Testing the new implementation

After implementing the new feature; including it in the list of feeed/feature_extractor.py and importing the new method accordingly, you can quickly test it by running the:

python -c "from feeed.feature_extractor import extract_features; print(extract_features('test_data/SEPSIS.xes', ['new_feature_type']))"

and

python -c "from feeed.feature_extractor import extract_features; print(extract_features('test_data/SEPSIS.xes', ['new_feature_name_1', 'new_feature_name_2']))"

Update documentation

When updating results and table in the documentation, please note that the features are sorted by their type and types are sorted chronologically.

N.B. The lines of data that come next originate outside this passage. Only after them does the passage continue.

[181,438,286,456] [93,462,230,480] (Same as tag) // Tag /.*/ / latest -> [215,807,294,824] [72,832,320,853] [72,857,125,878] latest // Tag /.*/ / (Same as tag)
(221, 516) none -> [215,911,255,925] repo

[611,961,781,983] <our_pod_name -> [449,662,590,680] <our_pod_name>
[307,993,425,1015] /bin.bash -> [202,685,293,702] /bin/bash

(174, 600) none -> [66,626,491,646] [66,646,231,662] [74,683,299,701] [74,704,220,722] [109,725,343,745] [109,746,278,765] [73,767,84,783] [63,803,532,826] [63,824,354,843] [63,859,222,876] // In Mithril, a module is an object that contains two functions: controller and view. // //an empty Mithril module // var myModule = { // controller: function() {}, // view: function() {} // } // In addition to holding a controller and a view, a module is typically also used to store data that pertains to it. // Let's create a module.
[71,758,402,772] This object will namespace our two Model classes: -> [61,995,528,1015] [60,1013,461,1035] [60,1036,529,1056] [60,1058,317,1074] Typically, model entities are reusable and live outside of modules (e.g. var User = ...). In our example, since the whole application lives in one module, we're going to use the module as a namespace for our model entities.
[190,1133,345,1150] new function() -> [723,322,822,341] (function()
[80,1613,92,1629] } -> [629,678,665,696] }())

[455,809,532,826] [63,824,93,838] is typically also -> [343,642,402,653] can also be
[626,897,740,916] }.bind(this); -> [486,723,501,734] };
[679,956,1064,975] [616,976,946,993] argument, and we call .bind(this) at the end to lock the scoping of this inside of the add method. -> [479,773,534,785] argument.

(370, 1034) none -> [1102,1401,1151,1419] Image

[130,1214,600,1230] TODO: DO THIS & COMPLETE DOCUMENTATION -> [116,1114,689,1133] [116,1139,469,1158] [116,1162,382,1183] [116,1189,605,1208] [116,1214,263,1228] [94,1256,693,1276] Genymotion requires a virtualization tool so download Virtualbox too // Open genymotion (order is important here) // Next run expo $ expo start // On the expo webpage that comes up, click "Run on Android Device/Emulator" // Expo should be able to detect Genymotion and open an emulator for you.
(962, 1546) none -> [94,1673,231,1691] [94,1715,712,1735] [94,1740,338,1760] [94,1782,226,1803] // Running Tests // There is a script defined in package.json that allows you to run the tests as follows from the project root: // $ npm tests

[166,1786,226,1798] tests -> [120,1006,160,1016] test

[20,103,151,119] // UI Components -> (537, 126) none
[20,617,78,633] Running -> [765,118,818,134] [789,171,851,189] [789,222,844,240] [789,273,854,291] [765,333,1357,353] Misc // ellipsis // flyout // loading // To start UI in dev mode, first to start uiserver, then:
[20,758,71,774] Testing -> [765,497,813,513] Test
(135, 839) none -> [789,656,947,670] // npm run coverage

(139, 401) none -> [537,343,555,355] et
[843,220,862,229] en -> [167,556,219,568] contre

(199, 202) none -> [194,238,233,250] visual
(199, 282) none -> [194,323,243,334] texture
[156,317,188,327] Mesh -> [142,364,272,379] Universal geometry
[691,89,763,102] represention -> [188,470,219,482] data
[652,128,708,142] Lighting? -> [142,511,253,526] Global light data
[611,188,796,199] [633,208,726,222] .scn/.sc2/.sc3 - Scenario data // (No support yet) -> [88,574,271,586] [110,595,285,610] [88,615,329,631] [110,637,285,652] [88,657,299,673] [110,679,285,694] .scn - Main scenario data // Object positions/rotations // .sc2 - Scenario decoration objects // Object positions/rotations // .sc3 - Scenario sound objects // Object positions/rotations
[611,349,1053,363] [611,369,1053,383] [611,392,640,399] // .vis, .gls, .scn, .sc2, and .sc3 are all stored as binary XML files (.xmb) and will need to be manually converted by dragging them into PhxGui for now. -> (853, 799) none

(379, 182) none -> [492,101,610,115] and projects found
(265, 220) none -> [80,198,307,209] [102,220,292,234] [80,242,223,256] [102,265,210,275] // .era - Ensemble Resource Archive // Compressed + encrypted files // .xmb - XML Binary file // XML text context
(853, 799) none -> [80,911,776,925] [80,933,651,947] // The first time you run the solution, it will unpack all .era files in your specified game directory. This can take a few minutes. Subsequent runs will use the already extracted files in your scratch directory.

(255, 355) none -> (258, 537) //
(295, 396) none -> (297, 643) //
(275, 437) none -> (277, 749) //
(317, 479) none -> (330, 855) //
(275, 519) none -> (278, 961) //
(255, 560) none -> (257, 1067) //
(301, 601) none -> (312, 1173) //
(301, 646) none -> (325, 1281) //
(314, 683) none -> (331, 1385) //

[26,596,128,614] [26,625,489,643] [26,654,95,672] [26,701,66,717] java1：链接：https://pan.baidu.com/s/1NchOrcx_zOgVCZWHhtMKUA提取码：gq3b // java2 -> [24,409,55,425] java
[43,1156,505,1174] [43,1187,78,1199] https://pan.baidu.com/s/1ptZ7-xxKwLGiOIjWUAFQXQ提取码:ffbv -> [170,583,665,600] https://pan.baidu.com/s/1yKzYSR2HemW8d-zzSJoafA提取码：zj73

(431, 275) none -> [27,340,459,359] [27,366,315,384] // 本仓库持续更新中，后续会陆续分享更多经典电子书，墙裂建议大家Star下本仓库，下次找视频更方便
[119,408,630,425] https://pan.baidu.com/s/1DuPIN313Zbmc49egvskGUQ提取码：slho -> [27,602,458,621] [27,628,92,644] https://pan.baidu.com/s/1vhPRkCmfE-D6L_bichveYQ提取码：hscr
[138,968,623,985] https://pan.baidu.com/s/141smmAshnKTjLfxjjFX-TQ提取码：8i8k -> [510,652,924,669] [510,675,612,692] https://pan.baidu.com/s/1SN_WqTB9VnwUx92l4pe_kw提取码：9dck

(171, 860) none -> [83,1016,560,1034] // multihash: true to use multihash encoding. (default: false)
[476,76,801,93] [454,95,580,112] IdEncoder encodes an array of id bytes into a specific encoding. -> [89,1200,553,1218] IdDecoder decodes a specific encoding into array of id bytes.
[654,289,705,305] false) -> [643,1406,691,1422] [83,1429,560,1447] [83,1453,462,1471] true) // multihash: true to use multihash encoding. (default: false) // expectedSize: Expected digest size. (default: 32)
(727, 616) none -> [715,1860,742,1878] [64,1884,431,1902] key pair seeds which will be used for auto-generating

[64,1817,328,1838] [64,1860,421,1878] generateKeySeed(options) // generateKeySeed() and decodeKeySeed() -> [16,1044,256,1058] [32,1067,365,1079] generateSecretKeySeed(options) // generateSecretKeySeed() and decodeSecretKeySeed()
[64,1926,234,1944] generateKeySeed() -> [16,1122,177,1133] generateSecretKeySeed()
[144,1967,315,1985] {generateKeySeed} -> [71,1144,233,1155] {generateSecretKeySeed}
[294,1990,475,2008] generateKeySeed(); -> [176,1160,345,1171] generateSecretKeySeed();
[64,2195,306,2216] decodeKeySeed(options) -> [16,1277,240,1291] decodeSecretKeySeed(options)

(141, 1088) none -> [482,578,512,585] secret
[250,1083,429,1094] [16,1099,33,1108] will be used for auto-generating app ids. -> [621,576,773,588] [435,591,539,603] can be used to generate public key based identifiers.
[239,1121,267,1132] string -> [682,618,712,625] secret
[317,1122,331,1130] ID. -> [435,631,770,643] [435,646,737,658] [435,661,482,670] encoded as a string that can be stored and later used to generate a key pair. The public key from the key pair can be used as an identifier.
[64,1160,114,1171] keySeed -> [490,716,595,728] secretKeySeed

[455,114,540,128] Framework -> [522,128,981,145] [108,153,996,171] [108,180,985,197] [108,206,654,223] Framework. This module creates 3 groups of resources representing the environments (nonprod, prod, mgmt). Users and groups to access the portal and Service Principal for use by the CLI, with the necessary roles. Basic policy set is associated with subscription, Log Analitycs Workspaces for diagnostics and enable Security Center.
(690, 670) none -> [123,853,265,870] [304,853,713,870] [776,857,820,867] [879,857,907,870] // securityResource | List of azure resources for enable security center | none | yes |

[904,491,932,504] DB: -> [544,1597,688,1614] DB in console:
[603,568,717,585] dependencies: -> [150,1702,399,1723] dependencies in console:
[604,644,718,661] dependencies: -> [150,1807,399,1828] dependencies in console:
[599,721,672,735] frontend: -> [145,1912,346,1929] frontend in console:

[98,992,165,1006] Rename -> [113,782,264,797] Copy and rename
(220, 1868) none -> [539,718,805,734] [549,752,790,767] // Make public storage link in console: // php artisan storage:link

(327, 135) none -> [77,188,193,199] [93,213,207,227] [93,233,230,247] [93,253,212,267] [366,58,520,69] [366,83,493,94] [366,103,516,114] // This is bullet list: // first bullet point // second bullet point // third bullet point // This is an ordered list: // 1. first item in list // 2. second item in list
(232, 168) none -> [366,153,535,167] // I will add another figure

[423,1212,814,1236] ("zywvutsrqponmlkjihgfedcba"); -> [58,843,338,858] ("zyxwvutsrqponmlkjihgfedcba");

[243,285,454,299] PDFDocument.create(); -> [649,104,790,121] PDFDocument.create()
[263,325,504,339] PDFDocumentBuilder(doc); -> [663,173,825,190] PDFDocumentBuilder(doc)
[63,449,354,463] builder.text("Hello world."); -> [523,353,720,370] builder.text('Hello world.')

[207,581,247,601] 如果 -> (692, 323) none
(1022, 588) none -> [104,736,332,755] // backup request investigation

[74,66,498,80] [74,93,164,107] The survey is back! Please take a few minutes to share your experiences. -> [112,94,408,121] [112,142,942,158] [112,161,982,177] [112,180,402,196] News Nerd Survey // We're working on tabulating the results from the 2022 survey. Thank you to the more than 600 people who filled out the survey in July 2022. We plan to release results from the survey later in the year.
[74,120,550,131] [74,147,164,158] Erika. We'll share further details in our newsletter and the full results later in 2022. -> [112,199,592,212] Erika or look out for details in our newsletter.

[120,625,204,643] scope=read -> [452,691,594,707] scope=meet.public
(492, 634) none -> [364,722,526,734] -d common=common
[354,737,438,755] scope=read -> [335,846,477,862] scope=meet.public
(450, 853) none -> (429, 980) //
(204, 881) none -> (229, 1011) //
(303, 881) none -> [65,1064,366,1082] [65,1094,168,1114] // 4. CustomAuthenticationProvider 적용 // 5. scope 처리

Finally, consider submitting a pull request to our repository. We are looking forward to your new features! :)

Acknowledgements

We thank Anirudh and Nikolina R. for assistance with the maintenance and automation of this repository, which greatly improved its usability.

References

0. Maldonado, A., Tavares, G.M., Oyamada, R.S., Ceravolo, P., & Seidl, T. (2023). FEEED: Feature Extraction from Event Data. ICPM Doctoral Consortium / Demo.
1. Mannhardt, Felix (2016): Sepsis Cases - Event Log. Version 1. 4TU.ResearchData. dataset. https://doi.org/10.4121/uuid:915d2bfb-7e84-49ad-a286-dc35f063a460
2. G. M. Tavares, S. Barbon Junior, E. Damiani, and P. Ceravolo, “Selecting optimal trace clustering pipelines with meta-learning,” in Intelligent Systems, J. C. Xavier-Junior and R. A. Rios, Eds. Cham: Springer International Publishing, 2022, pp. 150–164.
3. S. B. Jr., P. Ceravolo, R. S. Oyamada, and G. M. Tavares, “Trace encoding in process mining: a survey and benchmarking,” Engineering Applications of Artificial Intelligence, 2023.
4. C. O. Back, S. Debois, and T. Slaats, “Entropy as a measure of log variability,” Journal on Data Semantics, vol. 8, no. 2, Jun 2019.
5. A. Augusto, J. Mendling, M. Vidgof, and B. Wurm, “The connection between process complexity of event sequences and models discovered by process mining,” Information Sciences, vol. 598, pp. 196–215, 2022.